Hacker News new | ask | show | jobs
by 300bps 4732 days ago
I agree with your general point but your example is not correct

The Internet Archive makes it very easy to remove content from their site. I had a family web site accessible to the public for 12 years with about 25,000 pictures on it. For various reasons I took the site down but archive.org still showed the pictures. A quick change to robots.txt stopped that though. Basically, even if the archive grabbed the files at a point in time they periodically check to make sure they still have the right to those files in robots.txt. If they don't, they won't display them. I was vey impressed with them when I learned this.

2 comments

It's also IMO a reasonable question what the "right" behavior should be in such a situation. I'm tempted to make the argument that once content has been made available to the world and archived by the Internet Archive, my descendants or a new corporate owner shouldn't necessarily have the right to remove that content from public view at some time in the future.
I'm in this camp. I owned a 4 letter TLD that I was first registrant on in 1994 and held it until I sold it in 2001. I had lots of interesting things published on the site and as soon as the new owner took the domain, he put up a robot.txt blocking the site my years of content disappeared from the archive. :(

I keep toying with the idea of trying to buy the domain back but it's value has become somewhat prohibitive. Maybe when I win the lottery :/

Make sure you maintain control over the domain and always have a robots.txt file present, because if you ever lose that, those files will become visible again. Good luck arranging for your descendents to do this after you die.
"If you cannot place the robots.txt file, opt not to, or have further questions, email us at info at archive dot org."
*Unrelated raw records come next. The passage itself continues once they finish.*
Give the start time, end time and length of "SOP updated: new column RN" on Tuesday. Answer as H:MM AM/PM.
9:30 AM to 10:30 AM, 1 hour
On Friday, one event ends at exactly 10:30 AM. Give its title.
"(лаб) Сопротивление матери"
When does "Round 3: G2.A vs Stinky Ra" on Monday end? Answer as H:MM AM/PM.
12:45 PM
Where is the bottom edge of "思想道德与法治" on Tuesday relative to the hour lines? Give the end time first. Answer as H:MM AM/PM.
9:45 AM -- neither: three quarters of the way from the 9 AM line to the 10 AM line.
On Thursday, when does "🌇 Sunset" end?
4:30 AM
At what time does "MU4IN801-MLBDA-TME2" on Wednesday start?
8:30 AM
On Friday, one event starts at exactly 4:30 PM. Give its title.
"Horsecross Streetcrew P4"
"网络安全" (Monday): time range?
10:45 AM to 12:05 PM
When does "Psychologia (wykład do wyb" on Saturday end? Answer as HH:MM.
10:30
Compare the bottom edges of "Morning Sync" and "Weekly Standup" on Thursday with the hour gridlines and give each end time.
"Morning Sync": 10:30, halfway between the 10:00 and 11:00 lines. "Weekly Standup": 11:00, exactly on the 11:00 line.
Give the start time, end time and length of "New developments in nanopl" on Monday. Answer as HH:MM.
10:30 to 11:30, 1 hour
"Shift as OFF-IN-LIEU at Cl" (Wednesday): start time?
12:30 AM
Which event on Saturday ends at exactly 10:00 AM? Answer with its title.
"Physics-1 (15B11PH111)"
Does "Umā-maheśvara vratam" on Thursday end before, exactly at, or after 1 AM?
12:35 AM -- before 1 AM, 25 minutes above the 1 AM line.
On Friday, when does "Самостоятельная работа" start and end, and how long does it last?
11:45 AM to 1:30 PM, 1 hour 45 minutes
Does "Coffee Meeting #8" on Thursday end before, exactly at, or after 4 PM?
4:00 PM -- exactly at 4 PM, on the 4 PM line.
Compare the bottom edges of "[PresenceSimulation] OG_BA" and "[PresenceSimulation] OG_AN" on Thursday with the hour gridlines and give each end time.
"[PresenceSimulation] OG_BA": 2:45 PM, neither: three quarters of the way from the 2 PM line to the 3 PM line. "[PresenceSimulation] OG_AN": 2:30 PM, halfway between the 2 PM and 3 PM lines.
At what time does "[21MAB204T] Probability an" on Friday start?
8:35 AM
http://archive.org/about/faqs.php#2

just mail them, they are nice people.
it would be nice to have some standard method to delete the content.
Emailing them is the standard method.

Sometimes, you know, you've got to, like, talk to people.

I did this with my old website and it worked great.
I'm pretty certain that this isn't the case. If anything, it's the other way around - if a domain changes hands, and the new owner sets up a restrictive robots.txt, the content in the archive is made unavailable, and stays unavailable even if the robots.txt (or the whole domain) later disappears.
This has been my experience as well. Once the content is deleted, it's gone.
This is not true.